Traditional foods of Yule include nuts, fruits such as apples and pears, cookies and cakes of caraway soaked in cider, and (for non-vegetarians) pork,and roasted turkey are all traditional fare. Fine drinks for the Yule celebration or meals include Wassail (a hot drink made from wine, beer or cider, spices, sugar, and usually baked apples—served in a large bowl), lamb’s wool (ale mixed with sugar, nutmeg and the pulp of roasted apples), hibiscus or ginger tea, eggnog and apple cider.

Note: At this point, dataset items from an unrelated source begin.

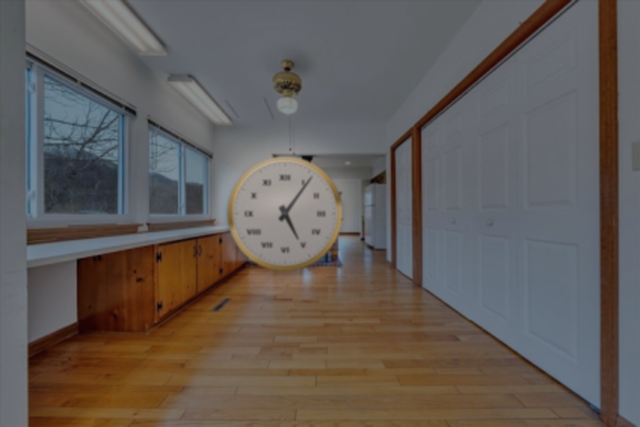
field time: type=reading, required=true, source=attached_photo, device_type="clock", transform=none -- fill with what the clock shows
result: 5:06
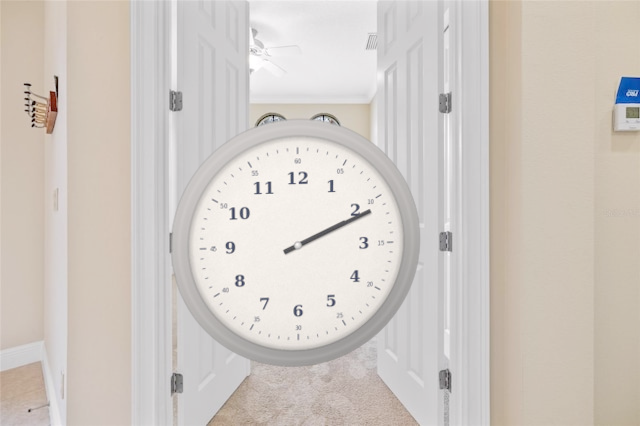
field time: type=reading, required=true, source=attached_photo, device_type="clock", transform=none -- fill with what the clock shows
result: 2:11
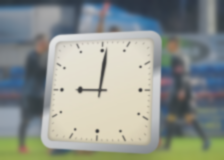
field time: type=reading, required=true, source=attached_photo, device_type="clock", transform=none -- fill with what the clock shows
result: 9:01
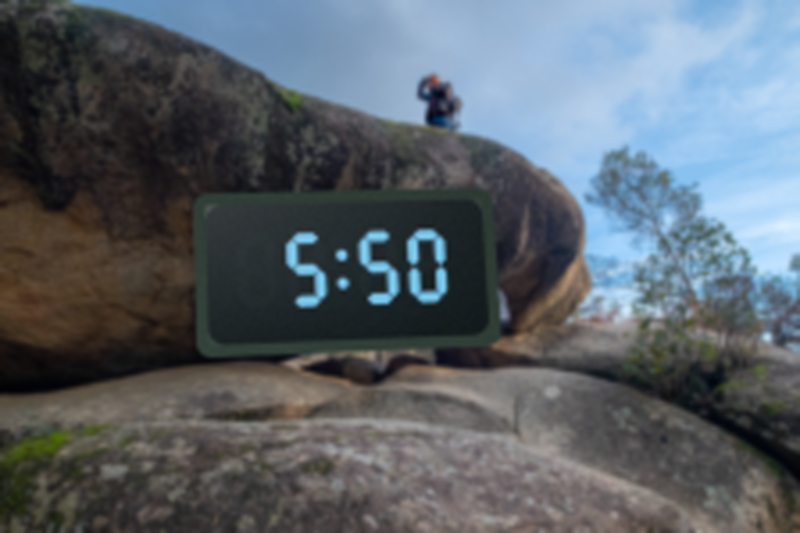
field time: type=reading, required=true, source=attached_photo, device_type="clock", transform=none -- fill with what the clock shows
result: 5:50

And now here is a nice little excerpt for Yule by Silver RavenWolf…
The Yule Wish Tree
Often, the items we truly need cannot ride home with us in a bag from the mall during the holiday season countdown. The day before Thanksgiving, take a trip to the tree nursery and find a small, potted evergreen. On your way home, purchase a few yards of red, green, and white ribbon. During the Thanksgiving supper, introduce the tree to the family and the tribe to the tree. Each member of your clan should tie a ribbon on the tree to represent an intangible blessing they would like for the upcoming Yule season. Wishes could be for peace, enough rest, health, etc. Bless the tree and set it where it will have enough light.
When family and friends visit, explain the purpose of the wish tree to them and give them a ribbon to tie on the tree, too. The tree is for everyone. If you plan to use the tree in ritual, have everyone participating make a small ornament, empowered for strengths like self-esteem, goal planning, security, etc. and hang it on the tree while connecting with the divinity of their choice.
On the first day of February, remove all the ornaments and ribbons. Burn the ribbons and cast the ashes to the winds. Pack the ornaments away. Next year, when you open the box, you can de-Magick the ornaments and return them to their owners, or hang them on your big tree in memory of last year’s prosperity. Continue to take good care of the tree over the remaining winter months. Don’t forget to give it water and plenty of love. In the spring, you can plant the tree outside on your property or on the property of a friend.
(The above “The Yule Wish Tree” by Silver RavenWolf is quoted directly from Llewellyn’s 1995 Magical Almanac, page 264, Llewellyn Worldwide Publications, 1994.)